High and stable catalytic activity of Ag/Fe2O3 catalysts derived from MOFs for CO oxidation

Abstract

In this paper, highly active Ag/Fe2O3 catalysts derived from MIL-100(Fe) were synthesized by a traditional wet impregnation method. The catalysts were characterized by N2 adsorption-desorption, X-ray diffraction (XRD), inductively coupled plasma optical emission spectroscopy (ICP-OES), transmission electron microscopy (TEM), H2-temperature program reduction (H2-TPR) and X-ray photoelectron spectroscopy (XPS). The effects of Fe/Ag ratios and pretreatment atmosphere on the structure and catalytic activity for CO oxidation of Ag/Fe2O3 catalysts were investigated.
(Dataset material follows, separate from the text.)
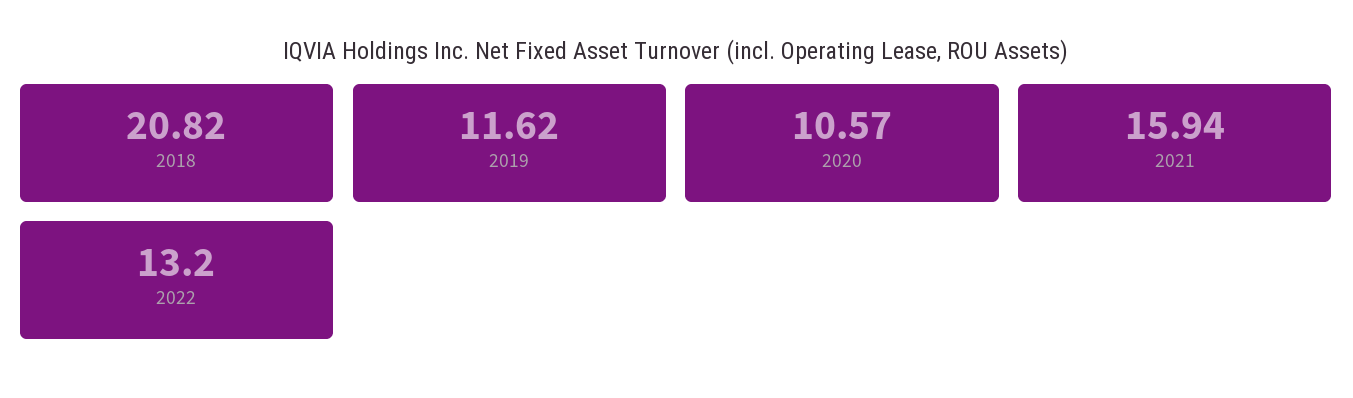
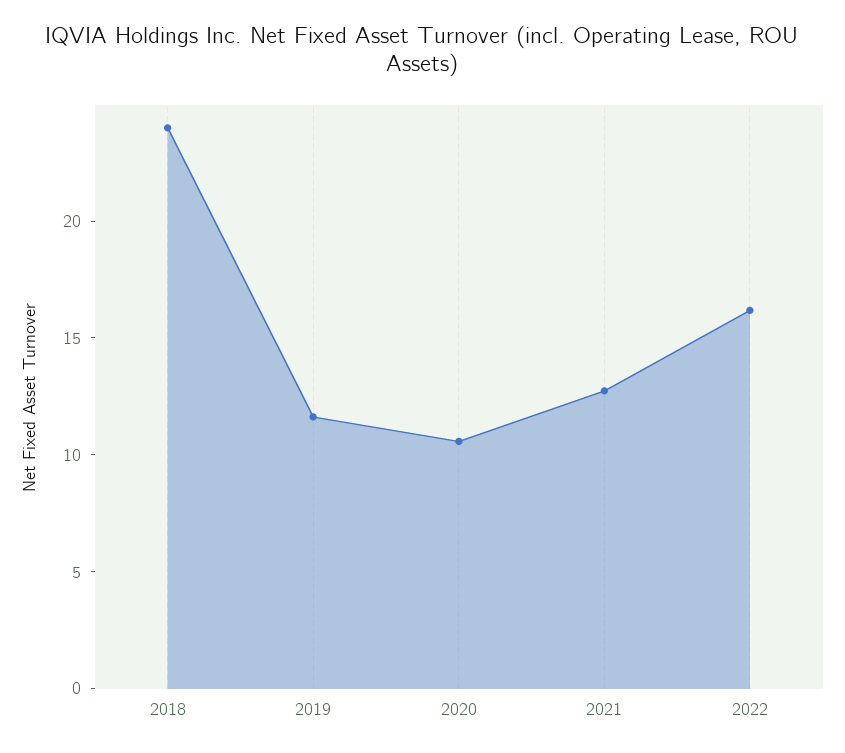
2018: 20.82 -> 24
2021: 15.94 -> 13
2022: 13.2 -> 16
It was found that rarefied oxygen environment in a muffle furnace was beneficial to the formation of small size Ag0 species and larger specific surface area, which could be due to the reductive gases (H2) produced by the decomposition of MIL-100(Fe) and nitrate. The Ag/Fe2O3 catalyst with Fe/Ag atomic ratio of 15 calcined in a muffle furnace showed a high catalytic performance (T100 = 160 °C), stability and reproducibility, which could be related to the large number of Ag0 species on the surface and larger specific surface area. In addition, the effect of water vapor on catalytic activity was also studied. The activity of Ag/Fe2O3 catalyst with Fe/Ag ratio of 15 was slightly affected by the 1 vol.% moisture in the feed gas, but still show high catalytic activity with T100 = 190 °C.